● **Selected text**
Paul Elwood: a forty-four smokeless

a forty-four smokeless

a forty-four smokeless was commissioned by Zeitgeist with funds from the American Composers Forum Jerome Commissioning Program in 2007. The ensemble requested a composition with five-string banjo; composer Paul Elwood wrote the banjo part for himself, and the piece is based on the Appalachian folk tune Little Sadie. Little is known about the factual events in the song about a man named Lee Brown who dispassionately murders a woman named Little Sadie. It is thought the events occurred in North Carolina because that is the only place where a town named Thomasville is only 60 miles from a town named Jericho, where Brown, in the song, says he ran after the murder. It is a curious tune in which the murderer expresses no remorse – and no reason for the killing is given. One verse of the song, not used in this composition, says “ Forty one days, forty one nights, forty one years to wear the ball and the stripes; I'll be here for the rest of my life, and all I done was kill my wife.” In spite of the dark nature of the text, as is the case with many folk songs, the tune has entered the common repertoire of many bluegrass and old-time bands. Some melodic and harmonic material in the composition is derived from Little Sadie, but the piece also wanders freely amongst other musical material exploring the coloristic and harmonic combinations of the diverse instruments in the ensemble. The composition is dedicated to Zeitgeist.

● **Problem requirements**
In the note on a forty-four smokeless, which Appalachian folk tune is the composition based on?

● **Supplied material**
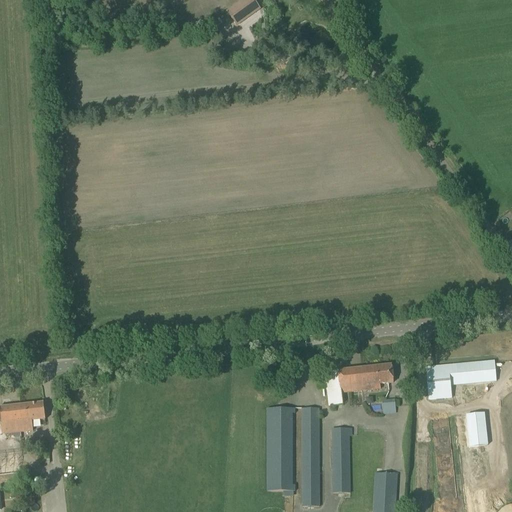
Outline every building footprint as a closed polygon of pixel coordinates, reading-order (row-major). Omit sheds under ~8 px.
[(260,10),(252,0),(243,0),(227,12),(237,26),(260,10)] [(203,47),(193,47),(194,66),(204,65),(203,47)] [(450,386),(496,382),(494,362),(425,368),(428,401),(452,398),(450,386)] [(380,385),(393,383),(391,365),(325,373),(329,407),(342,406),(341,394),(380,389),(380,385)] [(462,387),(464,398),(476,397),(475,386),(462,387)] [(511,386),(494,398),(507,419),(511,416),(511,386)] [(0,435),(20,433),(33,431),(32,422),(45,420),(43,403),(0,407),(0,510),(2,511),(0,495),(0,435)] [(382,415),(395,414),(395,404),(382,404),(382,415)] [(292,487),(292,414),(295,414),(295,409),(267,409),(267,492),(295,492),(295,487),(292,487)] [(302,507),(319,507),(319,409),(302,409),(302,507)] [(483,413),(456,416),(466,511),(486,511),(483,480),(490,480),(483,413)] [(332,495),(350,494),(349,429),(331,430),(332,495)] [(17,453),(0,455),(0,476),(19,474),(17,453)] [(395,511),(397,475),(374,474),(371,511),(395,511)]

● **Output of the task**
Little Sadie